Epidemiological, Clinical, and Microbiological Features
Clinical and epidemiological aspects from the 167 patients who fulfilled the Duke’s criteria are described in Table 1. The median age was 60 years (Q1-Q3 50-71), and 66% were male. Previous structural heart disease was present in 34%, and 31% of patients had already been submitted to a cardiac surgery. The most prevalent comorbidities were arterial hypertension (56%), diabetes mellitus (29%), chronic kidney disease (21%), previous stroke (12%), chronic liver disease (6.6%), and chronic obstructive pulmonary disease (6%).
The median time from symptoms onset to hospital admission was 7 (Q1-Q3 3-10) days, and from hospital admission to definitive diagnosis 4 (Q1-Q3 1-7) days.

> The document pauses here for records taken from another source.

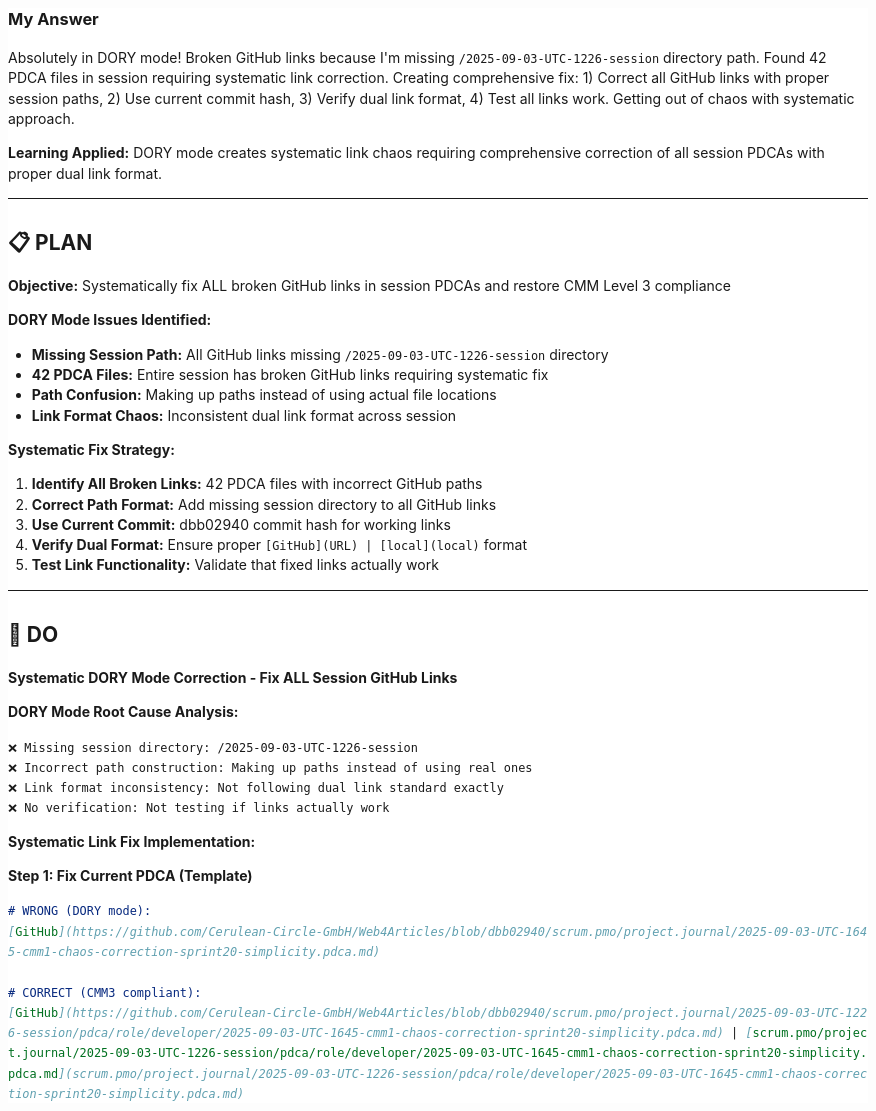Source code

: ### **My Answer**
Absolutely in DORY mode! Broken GitHub links because I'm missing `/2025-09-03-UTC-1226-session` directory path. Found 42 PDCA files in session requiring systematic link correction. Creating comprehensive fix: 1) Correct all GitHub links with proper session paths, 2) Use current commit hash, 3) Verify dual link format, 4) Test all links work. Getting out of chaos with systematic approach.

**Learning Applied:** DORY mode creates systematic link chaos requiring comprehensive correction of all session PDCAs with proper dual link format.

---

## **📋 PLAN**

**Objective:** Systematically fix ALL broken GitHub links in session PDCAs and restore CMM Level 3 compliance

**DORY Mode Issues Identified:**
- **Missing Session Path:** All GitHub links missing `/2025-09-03-UTC-1226-session` directory
- **42 PDCA Files:** Entire session has broken GitHub links requiring systematic fix
- **Path Confusion:** Making up paths instead of using actual file locations
- **Link Format Chaos:** Inconsistent dual link format across session

**Systematic Fix Strategy:**
1. **Identify All Broken Links:** 42 PDCA files with incorrect GitHub paths
2. **Correct Path Format:** Add missing session directory to all GitHub links
3. **Use Current Commit:** dbb02940 commit hash for working links
4. **Verify Dual Format:** Ensure proper `[GitHub](URL) | [local](local)` format
5. **Test Link Functionality:** Validate that fixed links actually work

---

## **🔧 DO**

**Systematic DORY Mode Correction - Fix ALL Session GitHub Links**

**DORY Mode Root Cause Analysis:**
```
❌ Missing session directory: /2025-09-03-UTC-1226-session
❌ Incorrect path construction: Making up paths instead of using real ones
❌ Link format inconsistency: Not following dual link standard exactly
❌ No verification: Not testing if links actually work
```

**Systematic Link Fix Implementation:**

**Step 1: Fix Current PDCA (Template)**
```markdown
# WRONG (DORY mode):
[GitHub](https://github.com/Cerulean-Circle-GmbH/Web4Articles/blob/dbb02940/scrum.pmo/project.journal/2025-09-03-UTC-1645-cmm1-chaos-correction-sprint20-simplicity.pdca.md)

# CORRECT (CMM3 compliant):
[GitHub](https://github.com/Cerulean-Circle-GmbH/Web4Articles/blob/dbb02940/scrum.pmo/project.journal/2025-09-03-UTC-1226-session/pdca/role/developer/2025-09-03-UTC-1645-cmm1-chaos-correction-sprint20-simplicity.pdca.md) | [scrum.pmo/project.journal/2025-09-03-UTC-1226-session/pdca/role/developer/2025-09-03-UTC-1645-cmm1-chaos-correction-sprint20-simplicity.pdca.md](scrum.pmo/project.journal/2025-09-03-UTC-1226-session/pdca/role/developer/2025-09-03-UTC-1645-cmm1-chaos-correction-sprint20-simplicity.pdca.md)
```
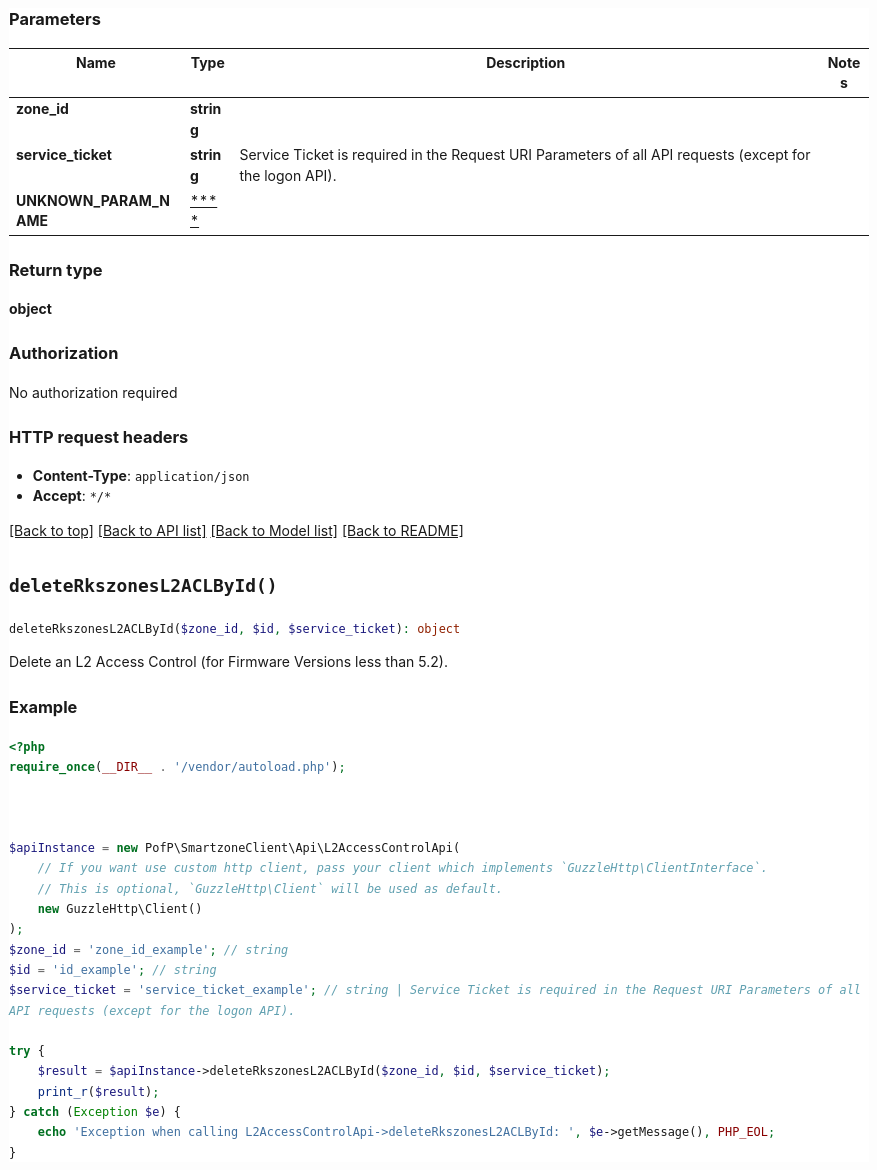 ### Parameters

| Name | Type | Description  | Notes |
| ------------- | ------------- | ------------- | ------------- |
| **zone_id** | **string**|  | |
| **service_ticket** | **string**| Service Ticket is required in the Request URI Parameters of all API requests (except for the logon API). | |
| **UNKNOWN_PARAM_NAME** | [****](../Model/.md)|  | |

### Return type

**object**

### Authorization

No authorization required

### HTTP request headers

- **Content-Type**: `application/json`
- **Accept**: `*/*`

[[Back to top]](#) [[Back to API list]](../../README.md#endpoints)
[[Back to Model list]](../../README.md#models)
[[Back to README]](../../README.md)

## `deleteRkszonesL2ACLById()`

```php
deleteRkszonesL2ACLById($zone_id, $id, $service_ticket): object
```

Delete an L2 Access Control (for Firmware Versions less than 5.2).

### Example

```php
<?php
require_once(__DIR__ . '/vendor/autoload.php');



$apiInstance = new PofP\SmartzoneClient\Api\L2AccessControlApi(
    // If you want use custom http client, pass your client which implements `GuzzleHttp\ClientInterface`.
    // This is optional, `GuzzleHttp\Client` will be used as default.
    new GuzzleHttp\Client()
);
$zone_id = 'zone_id_example'; // string
$id = 'id_example'; // string
$service_ticket = 'service_ticket_example'; // string | Service Ticket is required in the Request URI Parameters of all API requests (except for the logon API).

try {
    $result = $apiInstance->deleteRkszonesL2ACLById($zone_id, $id, $service_ticket);
    print_r($result);
} catch (Exception $e) {
    echo 'Exception when calling L2AccessControlApi->deleteRkszonesL2ACLById: ', $e->getMessage(), PHP_EOL;
}
```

Fever was the most incident symptom at the time of hospital admission (84.3%), followed by decompensated heart failure (25.7%), and a new cerebral or peripheral embolic event (18% and 21%, respectively). New cardiac murmur was observed in 39.5% of the cases (Table 2).
Echocardiographic evaluation demonstrated the presence of one or more vegetations in 90.4%, and abscess in 9.6%. The valve most frequently compromised was the aortic valve (54.5%), and the majority of the cases involved native valves (73%) (Table 3).
A specific infective agent was identified in 76.6% of cases, with Staphylococcus aureus (19%), Enterococcus (12%), Coagulase- negative staphylococci (10.2%), and Viridans streptococci (9.6%) being the most microbiological agents (Table 4).